Economic recovery plans and long-term strategies can have complementary goals focused on building long-term sustainable infrastructure, creating lasting decent jobs, building resilience to future shocks and establishing their economies as leaders in the clean industries of the future. Accordingly, work on long-term strategies should not be set aside, rather it should proceed in tandem with programs for long-term recovery.

Box 1: Benefits of Long-term Strategies

Countries that have prepared long-term strategies highlight one or more of the following benefits of long-term strategies:

  • Set the course for near-term action. Without a long-term view, new policies and investments may be directed toward delivering incremental changes, rather than necessary structural and transformational shifts. Long-term strategies can inform short-term decisions, such that they are consistent and aligned with a long-term vision.
  • Support pathways to net-zero emissions. As of October 2020, 22 countries and the European Union have set net-zero emissions targets to be achieved by mid-century or earlier, and more than 100 countries are currently “advancing consultations on a long-term strategy for climate-neutrality.” These net-zero targets can guide the long-term strategy, where countries can explore opportunities and tradeoffs associated with the transition1.
  • Put people and livelihoods at the center. Long-term strategies provide opportunities to improve human wellbeing by reducing air pollution, increasing energy access and reducing energy costs, helping vulnerable communities exposed to climate risks, creating decent jobs and promoting robust economic growth.
  • Spark innovation and technological change. Long-term strategies identify key mitigation opportunities, as well as areas where emissions reductions may be more difficult to achieve, paving the way for more directed innovation policies.
  • Inform future investment and financial flows. Long-term strategies can send clear, predictable and long-term market signals to direct new investments in clean technologies.
  • Open up national conversations about the transitions that lie ahead. The process to elaborate long-term strategies can provide a platform for governments to engage citizens to think about the future they want, and to get themselves organized to deliver it. These strategies can start a discussion on just and equitable transitions, ensuring that livelihoods that are tied to high-emissions industries are supported in the shift toward greener activities.
  • Provide flexibility and be tailored to national circumstances. The Paris Agreement does not provide guidance on the structure and scope of long-term strategies, which has allowed them to flourish in ways that truly respond to national objectives.

◆ ◆ ◆ ◆ ◆ ◆ ◆

Things to do:
(A) Copy from the passage on long-term strategies word for word, starting with "Countries that have" and going on through "a long-term vision.".
(B) According to the passage on long-term strategies, what does the Paris Agreement not provide guidance on?
The lines after this passage come from a separate source.

Source data:
◆ ◆ ◆ ◆ ◆ ◆ ◆

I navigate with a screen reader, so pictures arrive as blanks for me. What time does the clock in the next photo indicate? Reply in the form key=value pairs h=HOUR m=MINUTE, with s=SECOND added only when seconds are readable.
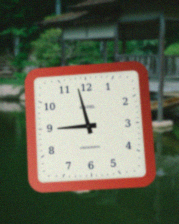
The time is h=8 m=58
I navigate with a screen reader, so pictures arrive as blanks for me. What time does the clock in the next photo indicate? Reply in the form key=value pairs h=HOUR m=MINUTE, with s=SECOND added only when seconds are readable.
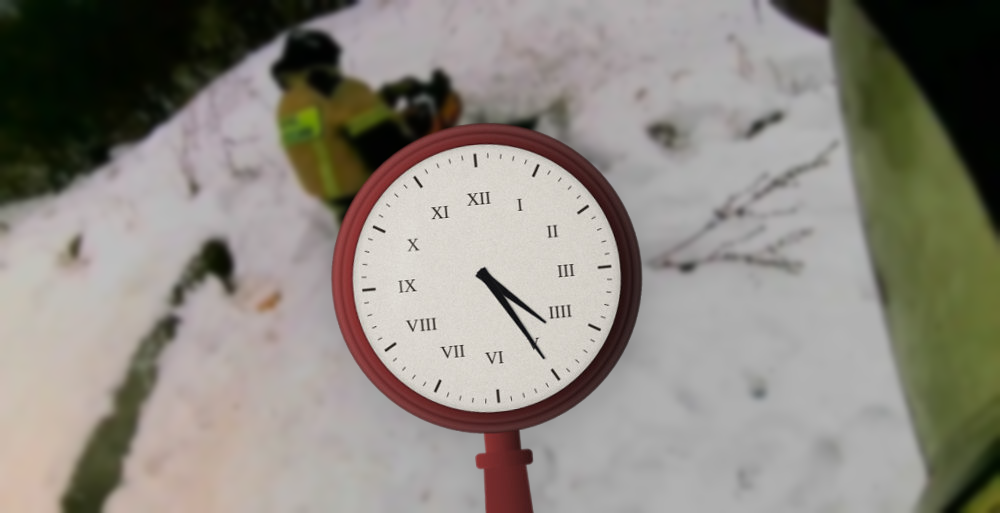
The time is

◆ ◆ ◆ ◆ ◆ ◆ ◆

Task answers:
(A)
Countries that have prepared long-term strategies highlight one or more of the following benefits of long-term strategies:

  • Set the course for near-term action. Without a long-term view, new policies and investments may be directed toward delivering incremental changes, rather than necessary structural and transformational shifts. Long-term strategies can inform short-term decisions, such that they are consistent and aligned with a long-term vision.

(B) The structure and scope of long-term strategies.